A week ago, Laura Stansell got a voicemail on her landline. A man claiming to be Christopher Wallace from the sheriff's department told her to call back immediately.
She quickly returned the call.
"He said I had missed jury duty and there was a warrant out for my arrest," said Stansell.
Despite being skeptical, Stansell called the man convincing.
"He gave his badge number, the name of the judge who issued the warrant and kept insisting he wanted no personal information," said Stansell.
Stansell said the man told her to go to the sheriff's department headquarters and pay the fine to avoid arrest.
"Didn't specify how, he just said I had to pay the fines," said Stansell.
She said the man never mentioned how much she owed, instead focusing on when she planned on leaving her home.
"He asked me to verify on the recording I was headed down to the sheriff's department -- now," said Stansell.
Stansell told him she had to do some checking and ended the call.
She called the sheriff's department and found out "Deputy Wallace" did not exist. She believes the caller's endgame was to break into her home.

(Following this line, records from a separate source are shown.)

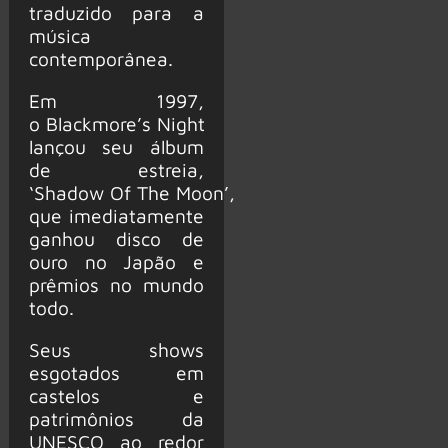
traduzido para a
música
contemporânea.
Em 1997,
o Blackmore’s Night
lançou seu álbum
de estreia,
‘Shadow Of The Moon’,
que imediatamente
ganhou disco de
ouro no Japão e
prêmios no mundo
todo.
Seus shows
esgotados em
castelos e
patrimônios da
UNESCO ao redor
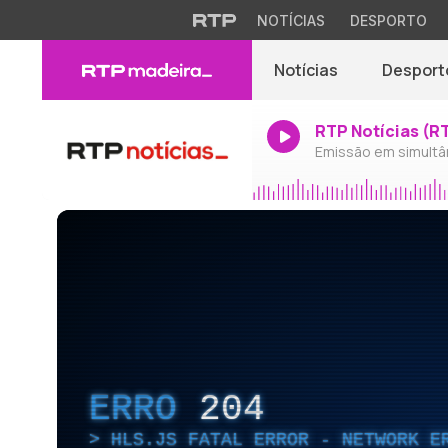
NOTÍCIAS
DESPORTO
Notícias
Desport
RTP Notícias (R
Emissão em simultâ
ERRO
204
HLS.JS FATAL ERROR - NETWORK E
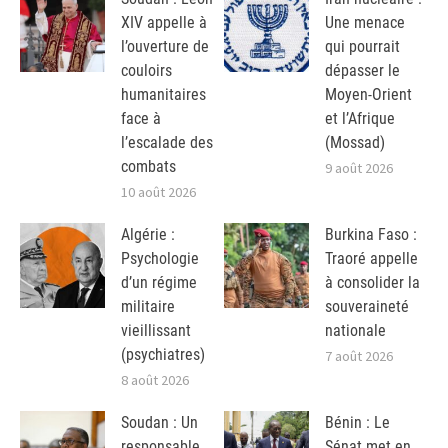
XIV appelle à
Une menace
l’ouverture de
qui pourrait
couloirs
dépasser le
humanitaires
Moyen-Orient
face à
et l’Afrique
l’escalade des
(Mossad)
combats
9 août 2026
10 août 2026
Algérie :
Burkina Faso :
Psychologie
Traoré appelle
d’un régime
à consolider la
militaire
souveraineté
vieillissant
nationale
(psychiatres)
7 août 2026
8 août 2026
Soudan : Un
Bénin : Le
responsable
Sénat met en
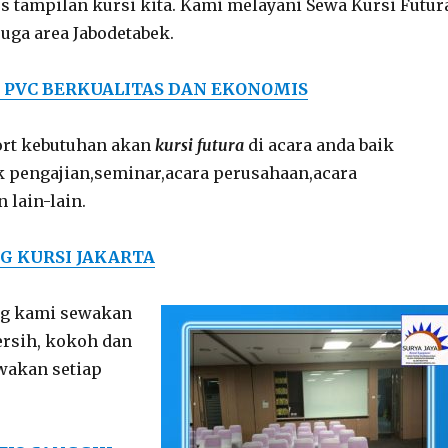
tampilan kursi kita. Kami melayani Sewa Kursi Futur
uga area Jabodetabek.
 PVC BERKUALITAS DAN EKONOMIS
rt kebutuhan akan
kursi futura
di acara anda baik
 pengajian,seminar,acara perusahaan,acara
 lain-lain.
G KURSI JAKARTA
ang kami sewakan
ersih, kokoh dan
wakan setiap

"The thought of someone watching my house makes me feel vulnerable and angry," said Stansell.
She gave 10News reporter Michael Chen his number and he called it.
A man answered, claiming to be Deputy Wallace. When Chen challenged him, "Wallace" told him to talk to his attorney Johnnie Cochran, O.J. Simpson's former attorney who died a decade ago.
After Stansell posted her story on social media, two others said they received the same call.
A lieutenant in the sheriff department's fraud team told 10News there are no reports of any burglaries. He also said deputies will never call to inform anyone of an arrest warrant.
Deputies said these cases are hard to solve because the man was spoofing his number, masking his true number on caller ID.